» **Records to process**:
--- START ---

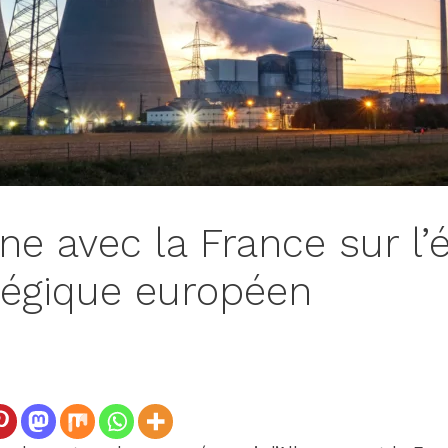
ne avec la France sur l’
tégique européen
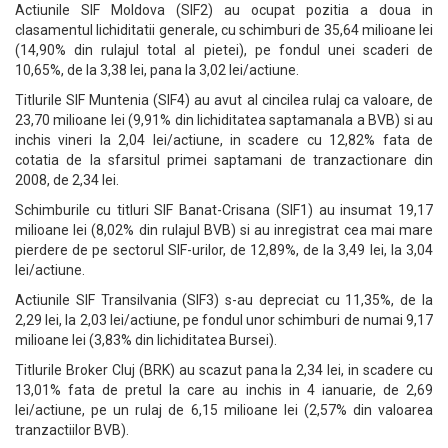
Actiunile SIF Moldova (SIF2) au ocupat pozitia a doua in
clasamentul lichiditatii generale, cu schimburi de 35,64 milioane lei
(14,90% din rulajul total al pietei), pe fondul unei scaderi de
10,65%, de la 3,38 lei, pana la 3,02 lei/actiune.
Titlurile SIF Muntenia (SIF4) au avut al cincilea rulaj ca valoare, de
23,70 milioane lei (9,91% din lichiditatea saptamanala a BVB) si au
inchis vineri la 2,04 lei/actiune, in scadere cu 12,82% fata de
cotatia de la sfarsitul primei saptamani de tranzactionare din
2008, de 2,34 lei.
Schimburile cu titluri SIF Banat-Crisana (SIF1) au insumat 19,17
milioane lei (8,02% din rulajul BVB) si au inregistrat cea mai mare
pierdere de pe sectorul SIF-urilor, de 12,89%, de la 3,49 lei, la 3,04
lei/actiune.
Actiunile SIF Transilvania (SIF3) s-au depreciat cu 11,35%, de la
2,29 lei, la 2,03 lei/actiune, pe fondul unor schimburi de numai 9,17
milioane lei (3,83% din lichiditatea Bursei).
Titlurile Broker Cluj (BRK) au scazut pana la 2,34 lei, in scadere cu
13,01% fata de pretul la care au inchis in 4 ianuarie, de 2,69
lei/actiune, pe un rulaj de 6,15 milioane lei (2,57% din valoarea
tranzactiilor BVB).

--- END ---

» **What to do**:
Copy out every line from the rows above that contains the word "fata". Case counts.

» **Reply to the task**:
inchis vineri la 2,04 lei/actiune, in scadere cu 12,82% fata de
13,01% fata de pretul la care au inchis in 4 ianuarie, de 2,69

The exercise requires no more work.